When you reach a picture, pass over it; every other part of the records should be transcribed word for word.

-- Supplied material follows --

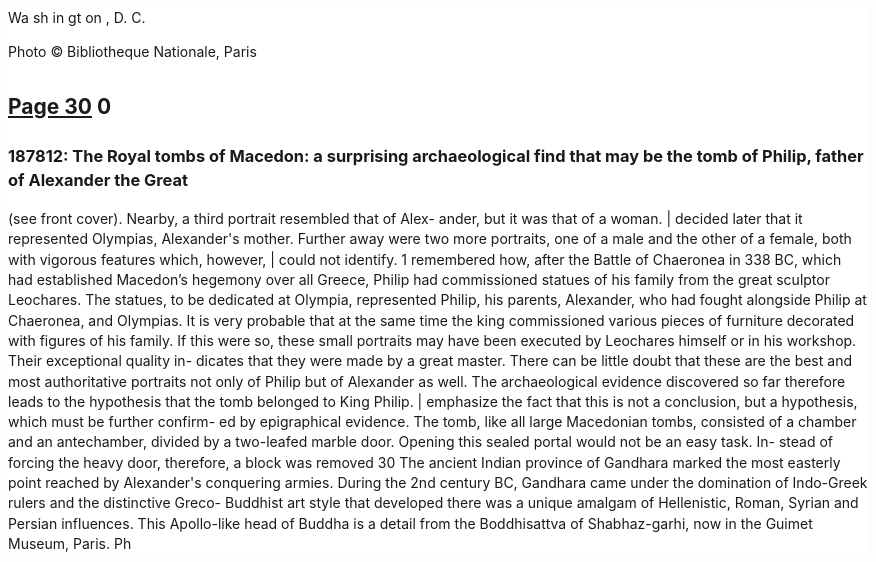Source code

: Wa
sh
in
gt
on
, 
D.
C.
 
 
 
Photo © Bibliotheque Nationale, Paris 
 

## [Page 30](https://demo.humlab.umu.se/courier/044515engo.pdf#page=30) 0

### 187812: The Royal tombs of Macedon: a surprising archaeological find that may be the tomb of Philip, father of Alexander the Great

  
(see front cover). Nearby, a third portrait resembled that of Alex- 
ander, but it was that of a woman. | decided later that it 
represented Olympias, Alexander's mother. 
Further away were two more portraits, one of a male and the 
other of a female, both with vigorous features which, however, | 
could not identify. 1 remembered how, after the Battle of 
Chaeronea in 338 BC, which had established Macedon’s 
hegemony over all Greece, Philip had commissioned statues of his 
family from the great sculptor Leochares. The statues, to be 
dedicated at Olympia, represented Philip, his parents, Alexander, 
who had fought alongside Philip at Chaeronea, and Olympias. 
It is very probable that at the same time the king commissioned 
various pieces of furniture decorated with figures of his family. If 
this were so, these small portraits may have been executed by 
Leochares himself or in his workshop. Their exceptional quality in- 
dicates that they were made by a great master. There can be little 
doubt that these are the best and most authoritative portraits not 
only of Philip but of Alexander as well. The archaeological 
evidence discovered so far therefore leads to the hypothesis that 
the tomb belonged to King Philip. | emphasize the fact that this is 
not a conclusion, but a hypothesis, which must be further confirm- 
ed by epigraphical evidence. 
The tomb, like all large Macedonian tombs, consisted of a 
chamber and an antechamber, divided by a two-leafed marble 
door. Opening this sealed portal would not be an easy task. In- 
stead of forcing the heavy door, therefore, a block was removed 
30 
The ancient Indian province of 
Gandhara marked the most 
easterly point reached by 
Alexander's conquering armies. 
During the 2nd century BC, 
Gandhara came under the 
domination of Indo-Greek rulers 
and the distinctive Greco- 
Buddhist art style that 
developed there was a unique 
amalgam of Hellenistic, Roman, 
Syrian and Persian influences. 
This Apollo-like head of Buddha 
is a detail from the Boddhisattva 
of Shabhaz-garhi, now in the 
Guimet Museum, Paris.   Ph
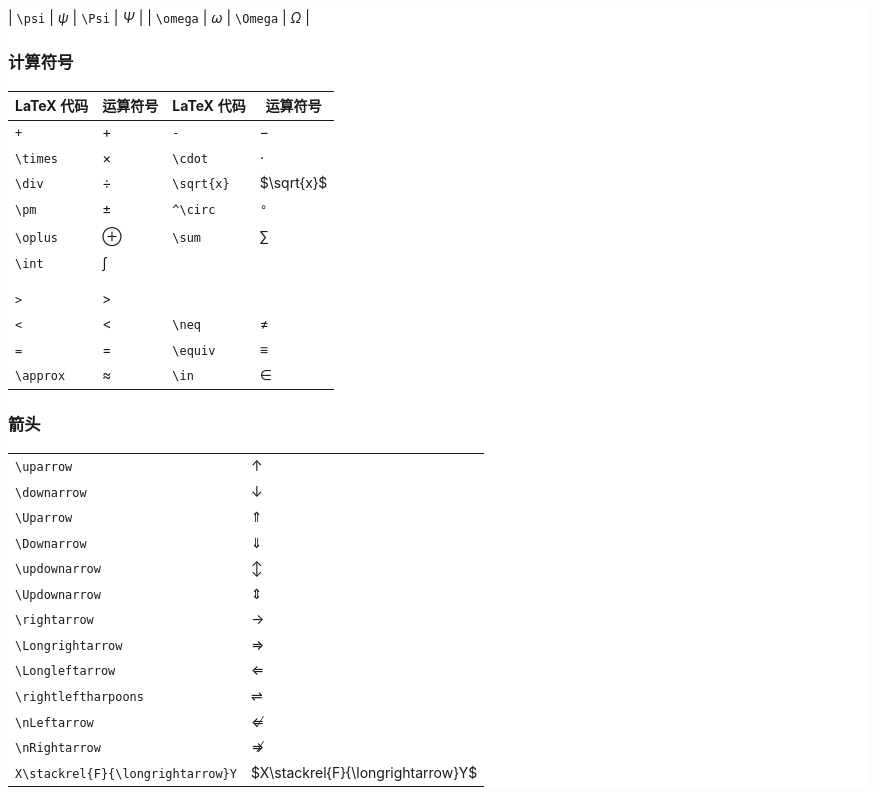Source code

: | `\psi`     | $\psi$     | `\Psi`     | $\Psi$     |
| `\omega`   | $\omega$   | `\Omega`   | $\Omega$   |

### 计算符号

| LaTeX 代码 | 运算符号  | LaTeX 代码 | 运算符号   |
| ---------- | --------- | ---------- | ---------- |
| `+`        | $+$       | `-`        | $-$        |
| `\times`   | $\times$  | `\cdot`    | $\cdot$    |
| `\div`     | $\div$    | `\sqrt{x}` | $\sqrt{x}$ |
| `\pm`      | $\pm$     | `^\circ`   | $^\circ$   |
| `\oplus`   | $\oplus$  | `\sum`     | $\sum$     |
| `\int`     | $\int$    |            |            |
|            |           |            |            |
|            |           |            |            |
| `>`        | $>$       |            |            |
| `<`        | $<$       | `\neq`     | $\neq$     |
| `=`        | $=$       | `\equiv`   | $\equiv$   |
| `\approx`  | $\approx$ | `\in`      | $\in$      |









### 箭头

|                                   |                                   |
| --------------------------------- | --------------------------------- |
| `\uparrow`                        | $\uparrow$                        |
| `\downarrow`                      | $\downarrow$                      |
| `\Uparrow`                        | $\Uparrow$                        |
| `\Downarrow`                      | $\Downarrow$                      |
| `\updownarrow`                    | $\updownarrow$                    |
| `\Updownarrow`                    | $\Updownarrow$                    |
| `\rightarrow`                     | $\rightarrow$                     |
| `\Longrightarrow`                 | $\Longrightarrow$                 |
| `\Longleftarrow`                  | $\Longleftarrow$                  |
| `\rightleftharpoons`              | $\rightleftharpoons$              |
| `\nLeftarrow`                     | $\nLeftarrow$                     |
| `\nRightarrow`                    | $\nRightarrow$                    |
| `X\stackrel{F}{\longrightarrow}Y` | $X\stackrel{F}{\longrightarrow}Y$ |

-- Supplied material concluded --

▶ [Task answer]
Source code

: Wa
sh
in
gt
on
, 
D.
C.
 
 
 
Photo © Bibliotheque Nationale, Paris 
 

## [Page 30](https://demo.humlab.umu.se/courier/044515engo.pdf#page=30) 0

### 187812: The Royal tombs of Macedon: a surprising archaeological find that may be the tomb of Philip, father of Alexander the Great

  
(see front cover). Nearby, a third portrait resembled that of Alex- 
ander, but it was that of a woman. | decided later that it 
represented Olympias, Alexander's mother. 
Further away were two more portraits, one of a male and the 
other of a female, both with vigorous features which, however, | 
could not identify. 1 remembered how, after the Battle of 
Chaeronea in 338 BC, which had established Macedon’s 
hegemony over all Greece, Philip had commissioned statues of his 
family from the great sculptor Leochares. The statues, to be 
dedicated at Olympia, represented Philip, his parents, Alexander, 
who had fought alongside Philip at Chaeronea, and Olympias. 
It is very probable that at the same time the king commissioned 
various pieces of furniture decorated with figures of his family. If 
this were so, these small portraits may have been executed by 
Leochares himself or in his workshop. Their exceptional quality in- 
dicates that they were made by a great master. There can be little 
doubt that these are the best and most authoritative portraits not 
only of Philip but of Alexander as well. The archaeological 
evidence discovered so far therefore leads to the hypothesis that 
the tomb belonged to King Philip. | emphasize the fact that this is 
not a conclusion, but a hypothesis, which must be further confirm- 
ed by epigraphical evidence. 
The tomb, like all large Macedonian tombs, consisted of a 
chamber and an antechamber, divided by a two-leafed marble 
door. Opening this sealed portal would not be an easy task. In- 
stead of forcing the heavy door, therefore, a block was removed 
30 
The ancient Indian province of 
Gandhara marked the most 
easterly point reached by 
Alexander's conquering armies. 
During the 2nd century BC, 
Gandhara came under the 
domination of Indo-Greek rulers 
and the distinctive Greco- 
Buddhist art style that 
developed there was a unique 
amalgam of Hellenistic, Roman, 
Syrian and Persian influences. 
This Apollo-like head of Buddha 
is a detail from the Boddhisattva 
of Shabhaz-garhi, now in the 
Guimet Museum, Paris.   Ph
Source code

: | `\psi`     | $\psi$     | `\Psi`     | $\Psi$     |
| `\omega`   | $\omega$   | `\Omega`   | $\Omega$   |

### 计算符号

| LaTeX 代码 | 运算符号  | LaTeX 代码 | 运算符号   |
| ---------- | --------- | ---------- | ---------- |
| `+`        | $+$       | `-`        | $-$        |
| `\times`   | $\times$  | `\cdot`    | $\cdot$    |
| `\div`     | $\div$    | `\sqrt{x}` | $\sqrt{x}$ |
| `\pm`      | $\pm$     | `^\circ`   | $^\circ$   |
| `\oplus`   | $\oplus$  | `\sum`     | $\sum$     |
| `\int`     | $\int$    |            |            |
|            |           |            |            |
|            |           |            |            |
| `>`        | $>$       |            |            |
| `<`        | $<$       | `\neq`     | $\neq$     |
| `=`        | $=$       | `\equiv`   | $\equiv$   |
| `\approx`  | $\approx$ | `\in`      | $\in$      |









### 箭头

|                                   |                                   |
| --------------------------------- | --------------------------------- |
| `\uparrow`                        | $\uparrow$                        |
| `\downarrow`                      | $\downarrow$                      |
| `\Uparrow`                        | $\Uparrow$                        |
| `\Downarrow`                      | $\Downarrow$                      |
| `\updownarrow`                    | $\updownarrow$                    |
| `\Updownarrow`                    | $\Updownarrow$                    |
| `\rightarrow`                     | $\rightarrow$                     |
| `\Longrightarrow`                 | $\Longrightarrow$                 |
| `\Longleftarrow`                  | $\Longleftarrow$                  |
| `\rightleftharpoons`              | $\rightleftharpoons$              |
| `\nLeftarrow`                     | $\nLeftarrow$                     |
| `\nRightarrow`                    | $\nRightarrow$                    |
| `X\stackrel{F}{\longrightarrow}Y` | $X\stackrel{F}{\longrightarrow}Y$ |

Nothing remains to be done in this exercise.